In summary, our findings suggest that the CFS/ME phenotype that predicts of work disability at the time of diagnosis in a tertiary hospital CFS/ME clinical setting is that of a woman aged over 50 years, with professional qualifications and a medium or high educational level, with notable neurocognitive symptoms, associated comorbidities, high levels of fatigue, pain, psychopathology symptoms, sleep problems, and poor physical and mental quality of life. These data may help to guide optimal functional assessment and rehabilitation therapy in unemployed CFS/ME patients.

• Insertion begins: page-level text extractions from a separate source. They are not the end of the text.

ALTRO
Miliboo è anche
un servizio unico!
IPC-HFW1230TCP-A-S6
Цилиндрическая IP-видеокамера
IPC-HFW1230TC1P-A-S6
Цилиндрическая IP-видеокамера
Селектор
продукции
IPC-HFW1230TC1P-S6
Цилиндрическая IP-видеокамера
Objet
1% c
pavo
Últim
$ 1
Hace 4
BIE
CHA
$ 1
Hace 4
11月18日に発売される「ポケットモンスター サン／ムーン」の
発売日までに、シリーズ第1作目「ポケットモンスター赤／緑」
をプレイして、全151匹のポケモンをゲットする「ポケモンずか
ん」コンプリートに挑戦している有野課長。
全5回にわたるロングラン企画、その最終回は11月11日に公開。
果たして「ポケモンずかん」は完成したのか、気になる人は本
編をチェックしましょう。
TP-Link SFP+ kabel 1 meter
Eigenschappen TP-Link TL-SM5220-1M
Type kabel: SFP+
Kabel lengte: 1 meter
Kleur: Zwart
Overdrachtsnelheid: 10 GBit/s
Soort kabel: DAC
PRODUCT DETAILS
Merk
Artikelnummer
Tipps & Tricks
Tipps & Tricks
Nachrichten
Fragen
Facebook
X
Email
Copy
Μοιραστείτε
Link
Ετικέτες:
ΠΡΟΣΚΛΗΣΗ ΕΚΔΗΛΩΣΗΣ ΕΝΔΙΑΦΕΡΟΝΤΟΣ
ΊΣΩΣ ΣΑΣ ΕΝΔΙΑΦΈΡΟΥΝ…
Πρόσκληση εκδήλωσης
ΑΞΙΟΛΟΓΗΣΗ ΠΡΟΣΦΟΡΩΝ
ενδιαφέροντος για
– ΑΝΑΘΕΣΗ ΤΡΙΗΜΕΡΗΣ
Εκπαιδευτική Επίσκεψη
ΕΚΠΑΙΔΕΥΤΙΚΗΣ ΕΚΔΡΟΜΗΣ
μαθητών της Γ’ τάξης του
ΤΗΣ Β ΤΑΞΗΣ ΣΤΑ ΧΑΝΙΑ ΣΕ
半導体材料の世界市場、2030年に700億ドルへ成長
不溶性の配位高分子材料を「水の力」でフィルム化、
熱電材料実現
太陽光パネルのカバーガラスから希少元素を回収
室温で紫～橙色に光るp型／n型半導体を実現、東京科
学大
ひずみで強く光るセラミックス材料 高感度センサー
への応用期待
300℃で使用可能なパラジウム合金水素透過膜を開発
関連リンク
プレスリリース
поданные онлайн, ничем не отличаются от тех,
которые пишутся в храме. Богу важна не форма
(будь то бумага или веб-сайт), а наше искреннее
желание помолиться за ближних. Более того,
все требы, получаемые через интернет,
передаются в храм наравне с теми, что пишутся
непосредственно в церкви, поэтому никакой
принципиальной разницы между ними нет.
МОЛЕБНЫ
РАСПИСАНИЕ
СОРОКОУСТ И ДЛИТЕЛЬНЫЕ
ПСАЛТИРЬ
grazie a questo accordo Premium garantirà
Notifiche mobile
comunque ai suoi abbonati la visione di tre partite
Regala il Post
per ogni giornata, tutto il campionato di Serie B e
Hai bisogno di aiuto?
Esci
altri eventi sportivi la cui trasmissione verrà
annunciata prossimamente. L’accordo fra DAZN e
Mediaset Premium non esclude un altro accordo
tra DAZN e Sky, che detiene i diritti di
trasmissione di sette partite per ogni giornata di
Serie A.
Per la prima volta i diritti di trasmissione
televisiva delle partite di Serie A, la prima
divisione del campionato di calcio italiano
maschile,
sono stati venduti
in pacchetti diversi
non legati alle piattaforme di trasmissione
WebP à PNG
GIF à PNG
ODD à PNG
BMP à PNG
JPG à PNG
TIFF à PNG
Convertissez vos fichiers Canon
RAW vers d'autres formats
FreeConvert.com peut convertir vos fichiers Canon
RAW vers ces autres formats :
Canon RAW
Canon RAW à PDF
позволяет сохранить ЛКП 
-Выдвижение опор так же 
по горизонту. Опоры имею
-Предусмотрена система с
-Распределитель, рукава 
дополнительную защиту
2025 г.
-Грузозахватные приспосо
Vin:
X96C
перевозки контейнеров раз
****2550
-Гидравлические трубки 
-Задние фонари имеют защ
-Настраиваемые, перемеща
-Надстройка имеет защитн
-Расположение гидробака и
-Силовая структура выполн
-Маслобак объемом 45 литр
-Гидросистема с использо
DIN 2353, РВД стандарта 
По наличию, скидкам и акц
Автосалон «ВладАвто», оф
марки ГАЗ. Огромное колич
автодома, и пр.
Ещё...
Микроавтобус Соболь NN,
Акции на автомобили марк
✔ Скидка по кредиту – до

Some possible interventions and/or strategies at macro- or policy, meso- and micro-levels frame in populations of CFS/ME sufferers might be: 1) an adaptation of the working conditions (hours worked, physical and cognitive effort, etc) could be proposed - this adaptation should be personalized to the needs of each patient with health care personnel trained to manage the illness supported by government policies around the world; 2) provide evidence-based treatments with demonstrated efficacy and safety useful in individuals who has CFS/ME, not treating the illness; and then 3) promote cooperation programmes providing counseling, education, information feedback, and other supports to patients in CFS/ME clinical units from health care system in order to improve the outcomes both in Spain and abroad. Further additional studies are now needed to focus on work-related disability in CFS/ME in order to develop and support potential rehabilitation strategies for this condition.